____ Extracted entries

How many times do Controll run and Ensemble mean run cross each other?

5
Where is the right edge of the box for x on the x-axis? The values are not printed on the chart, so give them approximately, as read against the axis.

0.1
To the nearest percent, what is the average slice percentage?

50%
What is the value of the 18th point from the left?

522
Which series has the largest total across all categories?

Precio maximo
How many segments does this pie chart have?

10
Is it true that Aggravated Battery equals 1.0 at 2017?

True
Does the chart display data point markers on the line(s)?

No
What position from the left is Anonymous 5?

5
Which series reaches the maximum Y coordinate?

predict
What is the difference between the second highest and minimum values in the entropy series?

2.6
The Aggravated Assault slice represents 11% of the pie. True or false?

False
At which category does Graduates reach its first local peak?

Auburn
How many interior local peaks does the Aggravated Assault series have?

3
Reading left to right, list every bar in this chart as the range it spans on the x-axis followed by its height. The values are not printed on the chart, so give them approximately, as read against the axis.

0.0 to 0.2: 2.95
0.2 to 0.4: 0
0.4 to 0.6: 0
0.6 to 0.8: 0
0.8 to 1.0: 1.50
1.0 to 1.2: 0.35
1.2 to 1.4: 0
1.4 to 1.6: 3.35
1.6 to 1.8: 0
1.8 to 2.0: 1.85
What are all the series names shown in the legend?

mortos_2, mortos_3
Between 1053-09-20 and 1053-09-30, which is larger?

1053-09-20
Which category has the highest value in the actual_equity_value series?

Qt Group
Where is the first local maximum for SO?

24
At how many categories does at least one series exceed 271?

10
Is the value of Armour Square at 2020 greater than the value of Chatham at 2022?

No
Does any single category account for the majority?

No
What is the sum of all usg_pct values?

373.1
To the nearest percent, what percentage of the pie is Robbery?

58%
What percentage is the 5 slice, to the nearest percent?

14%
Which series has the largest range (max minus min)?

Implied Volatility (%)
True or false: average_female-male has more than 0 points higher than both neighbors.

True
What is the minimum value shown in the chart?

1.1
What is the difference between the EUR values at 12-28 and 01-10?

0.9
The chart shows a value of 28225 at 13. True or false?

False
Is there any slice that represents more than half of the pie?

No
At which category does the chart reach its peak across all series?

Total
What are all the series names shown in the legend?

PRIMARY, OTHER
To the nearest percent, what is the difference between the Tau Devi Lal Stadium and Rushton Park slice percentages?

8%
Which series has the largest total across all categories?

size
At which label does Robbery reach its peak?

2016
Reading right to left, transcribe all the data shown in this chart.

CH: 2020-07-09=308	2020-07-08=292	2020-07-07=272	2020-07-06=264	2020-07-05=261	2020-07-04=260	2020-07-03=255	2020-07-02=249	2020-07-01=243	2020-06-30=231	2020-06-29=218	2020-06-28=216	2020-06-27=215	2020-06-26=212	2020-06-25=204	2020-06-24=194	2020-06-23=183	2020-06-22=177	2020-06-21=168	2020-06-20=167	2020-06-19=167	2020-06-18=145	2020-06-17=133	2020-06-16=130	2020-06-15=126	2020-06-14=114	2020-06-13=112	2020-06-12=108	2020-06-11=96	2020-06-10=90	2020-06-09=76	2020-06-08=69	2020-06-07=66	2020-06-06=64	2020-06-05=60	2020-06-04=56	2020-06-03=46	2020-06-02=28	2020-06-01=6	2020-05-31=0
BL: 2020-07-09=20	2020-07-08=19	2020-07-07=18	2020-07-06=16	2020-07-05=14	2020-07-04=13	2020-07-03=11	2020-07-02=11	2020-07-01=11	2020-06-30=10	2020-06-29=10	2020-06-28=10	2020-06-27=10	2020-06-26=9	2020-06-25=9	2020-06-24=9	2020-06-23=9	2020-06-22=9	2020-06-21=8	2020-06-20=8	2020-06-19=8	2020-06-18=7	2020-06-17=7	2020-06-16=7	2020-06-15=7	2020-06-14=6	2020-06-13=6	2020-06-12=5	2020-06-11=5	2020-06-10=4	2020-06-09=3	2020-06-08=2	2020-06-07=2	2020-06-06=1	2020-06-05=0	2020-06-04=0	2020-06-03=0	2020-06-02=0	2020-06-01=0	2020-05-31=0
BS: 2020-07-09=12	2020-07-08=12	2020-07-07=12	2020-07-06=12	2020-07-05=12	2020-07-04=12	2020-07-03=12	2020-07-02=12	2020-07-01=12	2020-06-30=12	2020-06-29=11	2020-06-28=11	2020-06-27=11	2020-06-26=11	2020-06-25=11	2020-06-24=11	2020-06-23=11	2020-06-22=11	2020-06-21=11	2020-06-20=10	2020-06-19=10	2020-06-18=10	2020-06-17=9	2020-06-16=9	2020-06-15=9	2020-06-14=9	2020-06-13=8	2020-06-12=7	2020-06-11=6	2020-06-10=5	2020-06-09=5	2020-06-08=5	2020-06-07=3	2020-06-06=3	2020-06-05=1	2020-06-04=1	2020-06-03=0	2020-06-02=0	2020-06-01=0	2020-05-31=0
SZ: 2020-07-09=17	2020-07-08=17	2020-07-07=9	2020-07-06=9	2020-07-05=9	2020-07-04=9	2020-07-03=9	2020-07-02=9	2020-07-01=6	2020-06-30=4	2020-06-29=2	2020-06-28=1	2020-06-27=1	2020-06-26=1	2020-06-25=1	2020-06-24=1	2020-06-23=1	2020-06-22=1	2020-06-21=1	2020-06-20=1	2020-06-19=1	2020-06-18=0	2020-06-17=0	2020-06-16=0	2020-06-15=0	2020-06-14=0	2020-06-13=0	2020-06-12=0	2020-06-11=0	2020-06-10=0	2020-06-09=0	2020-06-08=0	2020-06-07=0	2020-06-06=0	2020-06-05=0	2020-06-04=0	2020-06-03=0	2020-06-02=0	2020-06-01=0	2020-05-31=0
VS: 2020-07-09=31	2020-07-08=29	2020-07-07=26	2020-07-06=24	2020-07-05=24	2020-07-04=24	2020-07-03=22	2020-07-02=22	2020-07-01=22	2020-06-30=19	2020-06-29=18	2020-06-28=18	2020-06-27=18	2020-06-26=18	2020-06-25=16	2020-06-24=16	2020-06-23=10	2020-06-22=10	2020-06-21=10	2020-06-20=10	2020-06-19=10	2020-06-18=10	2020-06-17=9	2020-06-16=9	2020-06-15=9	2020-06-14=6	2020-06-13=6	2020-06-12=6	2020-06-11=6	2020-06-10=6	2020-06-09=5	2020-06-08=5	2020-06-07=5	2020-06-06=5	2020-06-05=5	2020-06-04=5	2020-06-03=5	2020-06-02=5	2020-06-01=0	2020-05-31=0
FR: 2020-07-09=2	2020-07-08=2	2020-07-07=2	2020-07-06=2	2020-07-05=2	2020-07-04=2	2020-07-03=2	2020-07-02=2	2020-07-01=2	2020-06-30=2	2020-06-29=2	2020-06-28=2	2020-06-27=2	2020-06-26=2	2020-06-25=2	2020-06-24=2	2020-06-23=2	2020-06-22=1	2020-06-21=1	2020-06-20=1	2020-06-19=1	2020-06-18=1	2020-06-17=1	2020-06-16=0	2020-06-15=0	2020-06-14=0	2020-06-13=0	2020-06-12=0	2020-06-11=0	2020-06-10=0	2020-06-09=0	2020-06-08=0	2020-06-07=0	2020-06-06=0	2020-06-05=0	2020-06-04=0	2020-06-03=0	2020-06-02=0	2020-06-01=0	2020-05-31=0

________

Reproduce every line of the material above verbatim, from the first line to the last.

How many times do Controll run and Ensemble mean run cross each other?

5
Where is the right edge of the box for x on the x-axis? The values are not printed on the chart, so give them approximately, as read against the axis.

0.1
To the nearest percent, what is the average slice percentage?

50%
What is the value of the 18th point from the left?

522
Which series has the largest total across all categories?

Precio maximo
How many segments does this pie chart have?

10
Is it true that Aggravated Battery equals 1.0 at 2017?

True
Does the chart display data point markers on the line(s)?

No
What position from the left is Anonymous 5?

5
Which series reaches the maximum Y coordinate?

predict
What is the difference between the second highest and minimum values in the entropy series?

2.6
The Aggravated Assault slice represents 11% of the pie. True or false?

False
At which category does Graduates reach its first local peak?

Auburn
How many interior local peaks does the Aggravated Assault series have?

3
Reading left to right, list every bar in this chart as the range it spans on the x-axis followed by its height. The values are not printed on the chart, so give them approximately, as read against the axis.

0.0 to 0.2: 2.95
0.2 to 0.4: 0
0.4 to 0.6: 0
0.6 to 0.8: 0
0.8 to 1.0: 1.50
1.0 to 1.2: 0.35
1.2 to 1.4: 0
1.4 to 1.6: 3.35
1.6 to 1.8: 0
1.8 to 2.0: 1.85
What are all the series names shown in the legend?

mortos_2, mortos_3
Between 1053-09-20 and 1053-09-30, which is larger?

1053-09-20
Which category has the highest value in the actual_equity_value series?

Qt Group
Where is the first local maximum for SO?

24
At how many categories does at least one series exceed 271?

10
Is the value of Armour Square at 2020 greater than the value of Chatham at 2022?

No
Does any single category account for the majority?

No
What is the sum of all usg_pct values?

373.1
To the nearest percent, what percentage of the pie is Robbery?

58%
What percentage is the 5 slice, to the nearest percent?

14%
Which series has the largest range (max minus min)?

Implied Volatility (%)
True or false: average_female-male has more than 0 points higher than both neighbors.

True
What is the minimum value shown in the chart?

1.1
What is the difference between the EUR values at 12-28 and 01-10?

0.9
The chart shows a value of 28225 at 13. True or false?

False
Is there any slice that represents more than half of the pie?

No
At which category does the chart reach its peak across all series?

Total
What are all the series names shown in the legend?

PRIMARY, OTHER
To the nearest percent, what is the difference between the Tau Devi Lal Stadium and Rushton Park slice percentages?

8%
Which series has the largest total across all categories?

size
At which label does Robbery reach its peak?

2016
Reading right to left, transcribe all the data shown in this chart.

CH: 2020-07-09=308	2020-07-08=292	2020-07-07=272	2020-07-06=264	2020-07-05=261	2020-07-04=260	2020-07-03=255	2020-07-02=249	2020-07-01=243	2020-06-30=231	2020-06-29=218	2020-06-28=216	2020-06-27=215	2020-06-26=212	2020-06-25=204	2020-06-24=194	2020-06-23=183	2020-06-22=177	2020-06-21=168	2020-06-20=167	2020-06-19=167	2020-06-18=145	2020-06-17=133	2020-06-16=130	2020-06-15=126	2020-06-14=114	2020-06-13=112	2020-06-12=108	2020-06-11=96	2020-06-10=90	2020-06-09=76	2020-06-08=69	2020-06-07=66	2020-06-06=64	2020-06-05=60	2020-06-04=56	2020-06-03=46	2020-06-02=28	2020-06-01=6	2020-05-31=0
BL: 2020-07-09=20	2020-07-08=19	2020-07-07=18	2020-07-06=16	2020-07-05=14	2020-07-04=13	2020-07-03=11	2020-07-02=11	2020-07-01=11	2020-06-30=10	2020-06-29=10	2020-06-28=10	2020-06-27=10	2020-06-26=9	2020-06-25=9	2020-06-24=9	2020-06-23=9	2020-06-22=9	2020-06-21=8	2020-06-20=8	2020-06-19=8	2020-06-18=7	2020-06-17=7	2020-06-16=7	2020-06-15=7	2020-06-14=6	2020-06-13=6	2020-06-12=5	2020-06-11=5	2020-06-10=4	2020-06-09=3	2020-06-08=2	2020-06-07=2	2020-06-06=1	2020-06-05=0	2020-06-04=0	2020-06-03=0	2020-06-02=0	2020-06-01=0	2020-05-31=0
BS: 2020-07-09=12	2020-07-08=12	2020-07-07=12	2020-07-06=12	2020-07-05=12	2020-07-04=12	2020-07-03=12	2020-07-02=12	2020-07-01=12	2020-06-30=12	2020-06-29=11	2020-06-28=11	2020-06-27=11	2020-06-26=11	2020-06-25=11	2020-06-24=11	2020-06-23=11	2020-06-22=11	2020-06-21=11	2020-06-20=10	2020-06-19=10	2020-06-18=10	2020-06-17=9	2020-06-16=9	2020-06-15=9	2020-06-14=9	2020-06-13=8	2020-06-12=7	2020-06-11=6	2020-06-10=5	2020-06-09=5	2020-06-08=5	2020-06-07=3	2020-06-06=3	2020-06-05=1	2020-06-04=1	2020-06-03=0	2020-06-02=0	2020-06-01=0	2020-05-31=0
SZ: 2020-07-09=17	2020-07-08=17	2020-07-07=9	2020-07-06=9	2020-07-05=9	2020-07-04=9	2020-07-03=9	2020-07-02=9	2020-07-01=6	2020-06-30=4	2020-06-29=2	2020-06-28=1	2020-06-27=1	2020-06-26=1	2020-06-25=1	2020-06-24=1	2020-06-23=1	2020-06-22=1	2020-06-21=1	2020-06-20=1	2020-06-19=1	2020-06-18=0	2020-06-17=0	2020-06-16=0	2020-06-15=0	2020-06-14=0	2020-06-13=0	2020-06-12=0	2020-06-11=0	2020-06-10=0	2020-06-09=0	2020-06-08=0	2020-06-07=0	2020-06-06=0	2020-06-05=0	2020-06-04=0	2020-06-03=0	2020-06-02=0	2020-06-01=0	2020-05-31=0
VS: 2020-07-09=31	2020-07-08=29	2020-07-07=26	2020-07-06=24	2020-07-05=24	2020-07-04=24	2020-07-03=22	2020-07-02=22	2020-07-01=22	2020-06-30=19	2020-06-29=18	2020-06-28=18	2020-06-27=18	2020-06-26=18	2020-06-25=16	2020-06-24=16	2020-06-23=10	2020-06-22=10	2020-06-21=10	2020-06-20=10	2020-06-19=10	2020-06-18=10	2020-06-17=9	2020-06-16=9	2020-06-15=9	2020-06-14=6	2020-06-13=6	2020-06-12=6	2020-06-11=6	2020-06-10=6	2020-06-09=5	2020-06-08=5	2020-06-07=5	2020-06-06=5	2020-06-05=5	2020-06-04=5	2020-06-03=5	2020-06-02=5	2020-06-01=0	2020-05-31=0
FR: 2020-07-09=2	2020-07-08=2	2020-07-07=2	2020-07-06=2	2020-07-05=2	2020-07-04=2	2020-07-03=2	2020-07-02=2	2020-07-01=2	2020-06-30=2	2020-06-29=2	2020-06-28=2	2020-06-27=2	2020-06-26=2	2020-06-25=2	2020-06-24=2	2020-06-23=2	2020-06-22=1	2020-06-21=1	2020-06-20=1	2020-06-19=1	2020-06-18=1	2020-06-17=1	2020-06-16=0	2020-06-15=0	2020-06-14=0	2020-06-13=0	2020-06-12=0	2020-06-11=0	2020-06-10=0	2020-06-09=0	2020-06-08=0	2020-06-07=0	2020-06-06=0	2020-06-05=0	2020-06-04=0	2020-06-03=0	2020-06-02=0	2020-06-01=0	2020-05-31=0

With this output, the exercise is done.